**Textauszug:**
────────

Doch in Kreisen von ehemaligen Yale-StudentInnen, die seit Jahrzehnten Gerüchte über die Geschichte kannten, liefen die Diskussionen auf Hochtouren, seit Trump den Obersten Richter nominiert hat. Dann erfuhren MitarbeiterInnen demokratischer SenatorInnen davon und begannen Recherchen. Als jetzt auch der New Yorker an Ramirez herantrat, war sie so weit, dass sie – genau wie die Psychologieprofessorin – neue Ermittlungen des FBI über Kavanaugh verlangte.

Ramirez sei ehrlich und glaubwürdig

Einer der beiden AutorInnen der New Yorker-Geschichte ist der Journalist Ronan Farrow, der mit vorausgegangenen Enthüllungen über sexuelle Gewalt schon den Film-Produzenten Harvey Weinstein, sowie zahlreiche andere Größen aus Hollywood und dem Fernsehen zu Fall gebracht hat.

────────

**Arbeitsauftrag 1:**
Geben Sie aus dem Textauszug den Abschnitt zwischen "Doch in Kreisen" und "Fall gebracht hat." einschließlich dieser beiden Stellen wortgetreu aus.
**Arbeitsauftrag 2:**
Welchen Film-Produzenten hat der Journalist Ronan Farrow laut dem Textauszug mit früheren Enthüllungen über sexuelle Gewalt zu Fall gebracht?

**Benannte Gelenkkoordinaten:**
────────

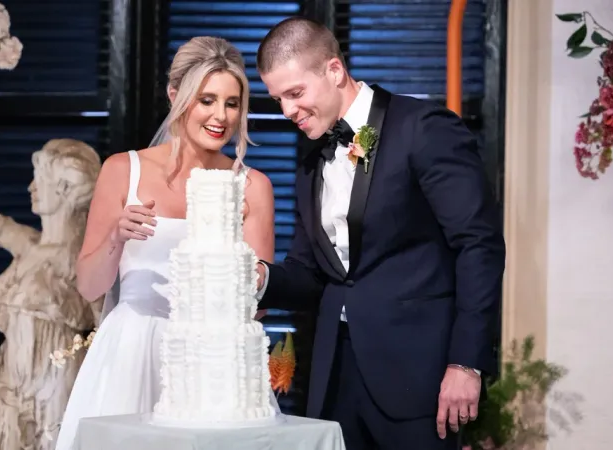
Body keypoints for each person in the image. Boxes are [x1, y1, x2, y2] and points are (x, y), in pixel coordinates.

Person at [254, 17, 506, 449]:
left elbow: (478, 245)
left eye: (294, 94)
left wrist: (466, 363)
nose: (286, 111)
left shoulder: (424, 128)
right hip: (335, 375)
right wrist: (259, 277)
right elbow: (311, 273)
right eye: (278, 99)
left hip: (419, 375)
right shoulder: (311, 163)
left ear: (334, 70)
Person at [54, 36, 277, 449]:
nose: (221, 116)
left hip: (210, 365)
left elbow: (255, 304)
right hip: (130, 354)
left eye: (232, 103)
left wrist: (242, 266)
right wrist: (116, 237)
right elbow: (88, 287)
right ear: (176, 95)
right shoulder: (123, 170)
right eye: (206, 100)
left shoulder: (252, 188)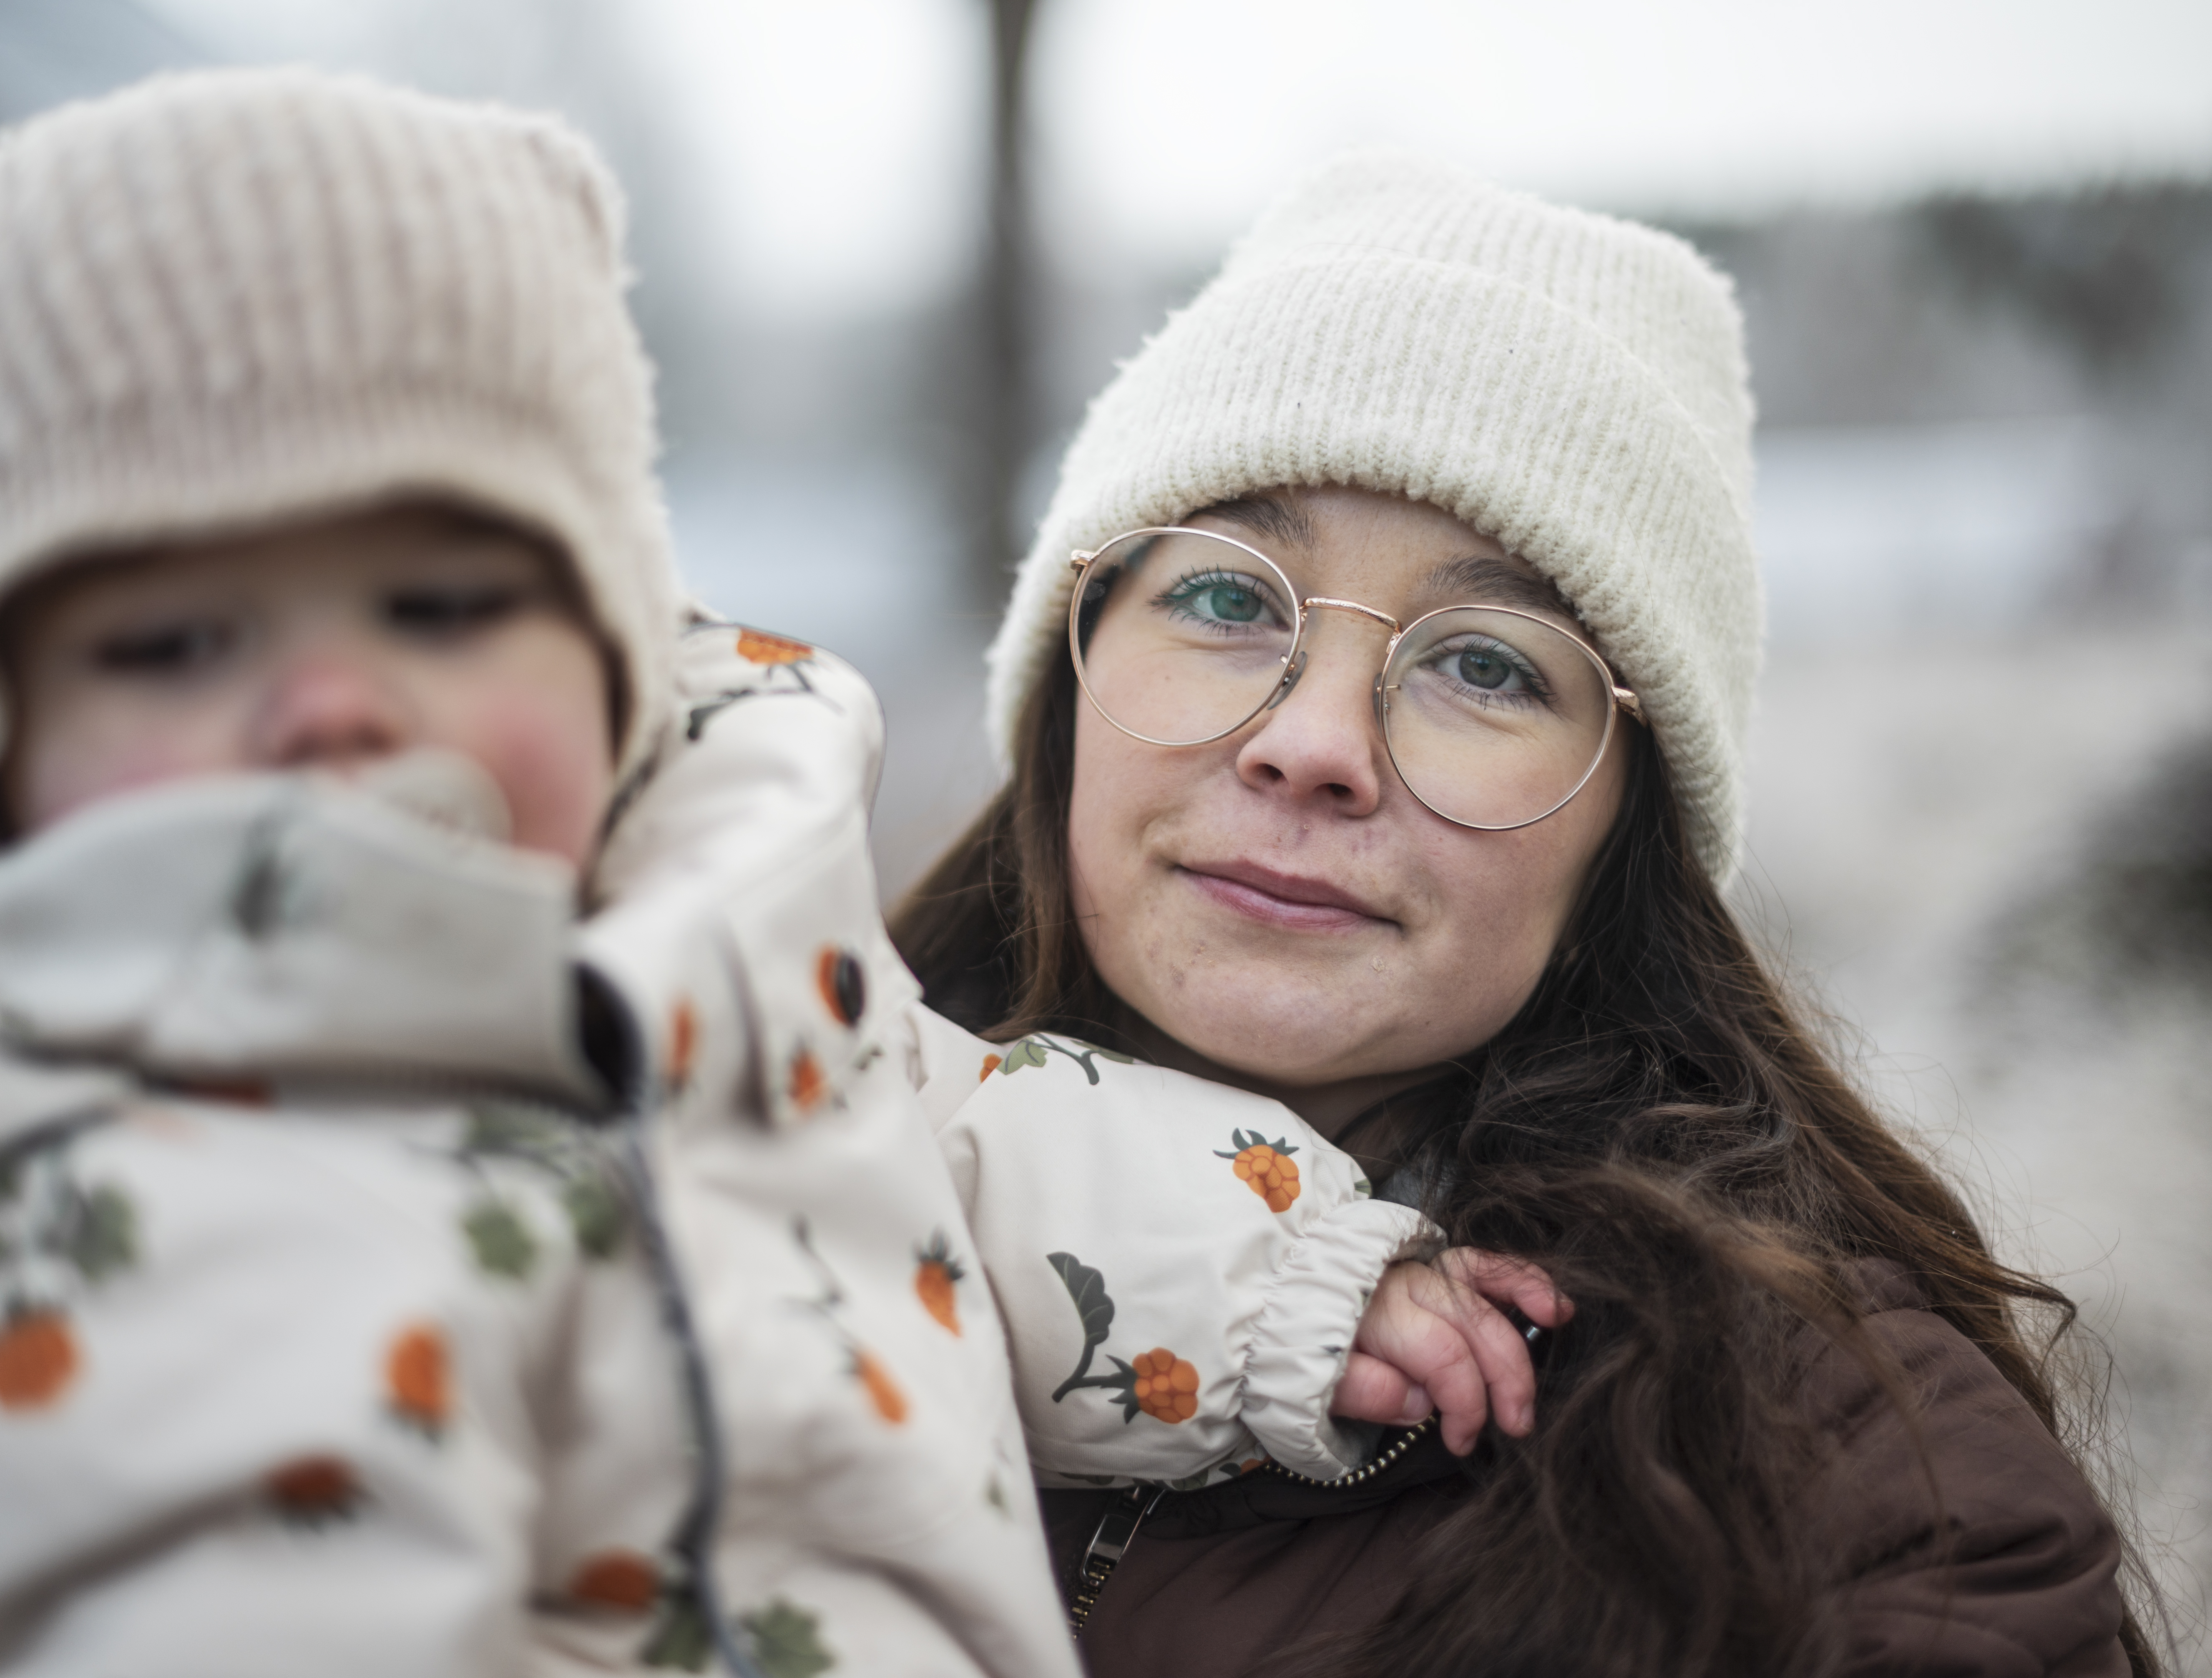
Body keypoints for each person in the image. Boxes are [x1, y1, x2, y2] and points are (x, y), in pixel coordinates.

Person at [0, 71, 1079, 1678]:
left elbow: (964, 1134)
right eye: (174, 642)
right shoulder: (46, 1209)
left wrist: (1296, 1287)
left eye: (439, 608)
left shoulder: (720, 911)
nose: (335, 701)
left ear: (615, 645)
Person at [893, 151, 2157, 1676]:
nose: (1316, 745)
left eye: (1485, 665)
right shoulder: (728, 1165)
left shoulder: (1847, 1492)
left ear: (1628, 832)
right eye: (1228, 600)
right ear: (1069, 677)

────────

**Lösung 1:**
Doch in Kreisen von ehemaligen Yale-StudentInnen, die seit Jahrzehnten Gerüchte über die Geschichte kannten, liefen die Diskussionen auf Hochtouren, seit Trump den Obersten Richter nominiert hat. Dann erfuhren MitarbeiterInnen demokratischer SenatorInnen davon und begannen Recherchen. Als jetzt auch der New Yorker an Ramirez herantrat, war sie so weit, dass sie – genau wie die Psychologieprofessorin – neue Ermittlungen des FBI über Kavanaugh verlangte.

Ramirez sei ehrlich und glaubwürdig

Einer der beiden AutorInnen der New Yorker-Geschichte ist der Journalist Ronan Farrow, der mit vorausgegangenen Enthüllungen über sexuelle Gewalt schon den Film-Produzenten Harvey Weinstein, sowie zahlreiche andere Größen aus Hollywood und dem Fernsehen zu Fall gebracht hat.

**Lösung 2:**
Harvey Weinstein